EXCERPT:

Founded in 2003 by Elizabeth Holmes, Theranos is a health technology company. Headquartered in Palo Alto, its proprietary platform miniLab is designed to enable earlier disease detection and intervention by facilitating small-sample collection, testing and rapid communication of diagnostic information and test reports in distributed settings.
In November 2016, the pharmacy chain Walgreens filed a $140 million lawsuit against the California based company, with accusations of a breach of contract. It operated in Theranos Wellness Centers, where people could go and have their blood tested in the company’s stores.
Reports suggest that up until October 2016, Theranos’ business model was based around the idea that it ran blood tests using proprietary technology that requires only a small amount of blood. Since then, the company has pivoted to focus solely on the company’s miniLab technology and is considering renting out its headquarters.
The settlement with Walgreens is the last in a series of major settlements that Theranos has had to make with investors as well as the state of Arizona.
Theranos has been plundered with lawsuits since October 2015 after the Journal published a report that questioned the accuracy of its blood test. After investigation, one of Theranos’ lab-testing locations was shut down and Elizabeth Holmes was banned for two years from running a clinical lab.
The company however entered into a settled with CMS, the government agency responsible for regulating blood-testing labs, by agreeing to not own or operate a clinical lab within the next two years.
“Over the past 16 months, the Company has built a new senior management team, changed the composition and structure of its Board of Directors, installed an expert technology and scientific advisory board, and implemented a new quality and compliance program,” writes Theranos in a statement.
As the company struggles to gain momentum and goodwill, it will still be a while until its operation scale gets back to where it was.

EXERCISE PROMPT: Rewrite the passage of the text on Theranos from "The settlement with" up to and including "a clinical lab.", swapping "Arizona" for "California". The data that follow come from a separate source and are unrelated to the text on Theranos.

SOURCE INFORMATION:
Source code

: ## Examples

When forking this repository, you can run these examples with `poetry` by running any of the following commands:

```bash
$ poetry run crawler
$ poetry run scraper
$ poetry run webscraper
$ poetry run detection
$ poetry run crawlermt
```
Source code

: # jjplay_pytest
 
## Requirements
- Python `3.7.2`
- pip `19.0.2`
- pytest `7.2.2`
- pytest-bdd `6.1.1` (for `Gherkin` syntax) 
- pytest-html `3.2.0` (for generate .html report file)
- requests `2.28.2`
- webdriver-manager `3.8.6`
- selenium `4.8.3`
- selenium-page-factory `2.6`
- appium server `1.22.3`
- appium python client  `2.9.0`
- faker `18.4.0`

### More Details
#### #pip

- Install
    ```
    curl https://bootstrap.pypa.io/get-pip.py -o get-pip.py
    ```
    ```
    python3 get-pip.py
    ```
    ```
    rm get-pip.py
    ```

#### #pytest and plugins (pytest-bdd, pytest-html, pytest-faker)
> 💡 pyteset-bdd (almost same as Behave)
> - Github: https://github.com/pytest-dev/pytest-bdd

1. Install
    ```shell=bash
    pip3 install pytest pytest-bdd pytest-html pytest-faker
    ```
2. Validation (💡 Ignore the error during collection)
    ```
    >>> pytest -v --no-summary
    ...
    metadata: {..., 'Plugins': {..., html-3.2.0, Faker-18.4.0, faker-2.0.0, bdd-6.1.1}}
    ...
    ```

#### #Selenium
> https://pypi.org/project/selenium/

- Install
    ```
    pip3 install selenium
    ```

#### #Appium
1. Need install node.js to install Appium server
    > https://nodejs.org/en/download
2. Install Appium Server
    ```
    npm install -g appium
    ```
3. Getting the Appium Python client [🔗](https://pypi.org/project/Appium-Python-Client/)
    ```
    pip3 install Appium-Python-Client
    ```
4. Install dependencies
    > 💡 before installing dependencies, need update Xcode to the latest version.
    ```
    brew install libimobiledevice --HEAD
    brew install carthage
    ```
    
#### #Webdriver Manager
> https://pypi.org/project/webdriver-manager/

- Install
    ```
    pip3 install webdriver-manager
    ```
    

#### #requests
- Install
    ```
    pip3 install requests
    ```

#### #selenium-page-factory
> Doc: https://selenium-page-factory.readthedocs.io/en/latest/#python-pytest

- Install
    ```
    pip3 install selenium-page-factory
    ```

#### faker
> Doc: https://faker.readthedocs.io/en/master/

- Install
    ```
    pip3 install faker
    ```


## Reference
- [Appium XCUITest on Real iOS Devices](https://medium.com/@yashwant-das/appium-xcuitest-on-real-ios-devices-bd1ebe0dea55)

ANSWER TO THE PROBLEM:
The settlement with Walgreens is the last in a series of major settlements that Theranos has had to make with investors as well as the state of California.
Theranos has been plundered with lawsuits since October 2015 after the Journal published a report that questioned the accuracy of its blood test. After investigation, one of Theranos’ lab-testing locations was shut down and Elizabeth Holmes was banned for two years from running a clinical lab.